Evaluation: Even after iterating on the questionnaire, some participants expressed their uncertainty about the priorities for fairness they had set, including those that had selected responses effectively. While they chose responses as we intended, the questionnaire asks questions which are difficult to answer and may require additional research and consultation. The participants experience of successfully moving through the tool with a healthy dose of uncertainty may actually be ideal for capturing the complexity of fairness. Alongside that uncertainty, participants found the metric output, the final report page, to effectively flag concerns. While some were disappointed that the tool did not offer a more concrete fair or unfair decision, the report also facilitated sharing to other cross-functional stakeholders the process they had completed to work through the concerns flagged together.

Learnings

This project was the perfect opportunity to navigate what I needed to know about a technical space, machine learning, in which I had limited exposure at the start of the project to be able to answer research questions that could be helpful to both my UX colleagues and our technical ML fairness leads on the project.

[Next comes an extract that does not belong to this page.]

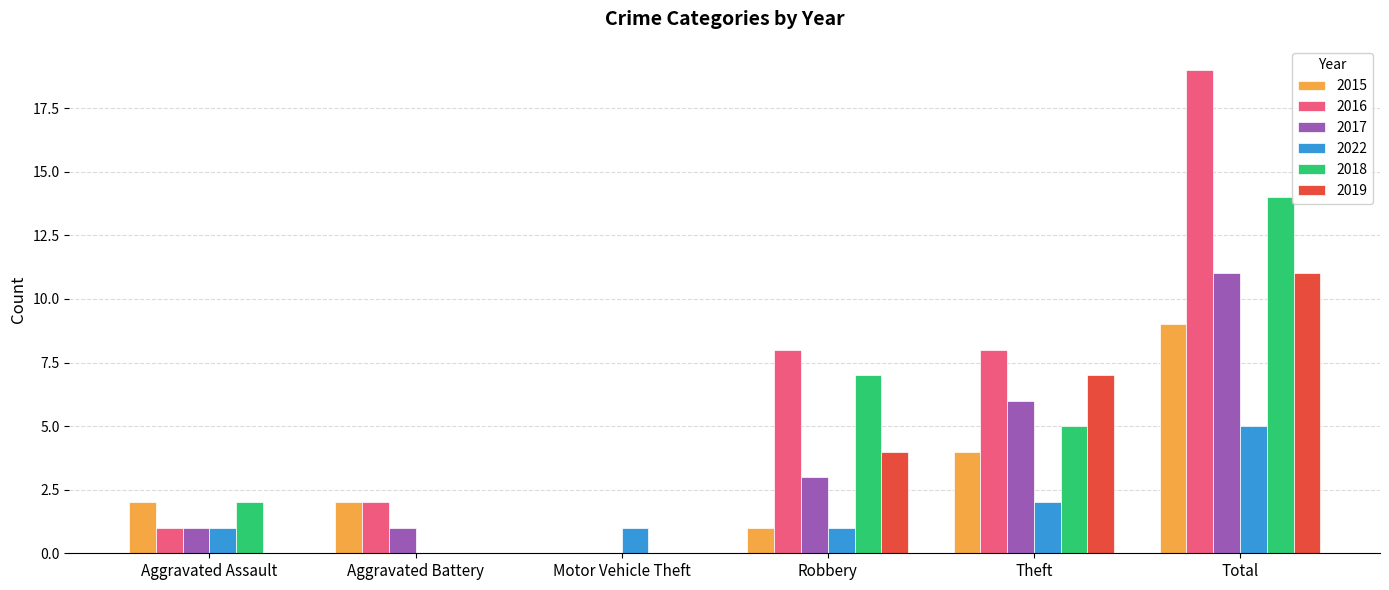

At which label does 2017 reach its peak?

Total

With limited time, I had to learn enough context to communicate effectively with our ML fairness expert and practitioner participants. In many ways, it reminded me of my experience in cross-cultural research across countries, but in this case I was integrating into ML practitioner culture.
This was the first time I was the only researcher. I vividly remember posing a question about research scope to our cross-functional team at the start of the project and registering that it was my call to make. Throughout the project, I learned to take ownership of the decisions I was best equipped to make as the lead researcher while providing opportunities for input from my colleagues as appropriate.
If I could do the project again, I would have allocated more time and energy to advocating for research findings and collaborating to translate them into design decisions. The process instilled in me the importance of getting to know one’s stakeholders and gauge how specifically they wanted me as a researcher to provide recommendations. For example, in our foundational research the importance of humanizing the data and focusing on the stories of people impacted emerged as critical, but it was secondary to designing a product with all of the functional product requirements. I wish I provided more support and ideas inspired from the research to incorporate that finding into the prototypes, especially given the tight time constraints of the semester my design colleagues were working within.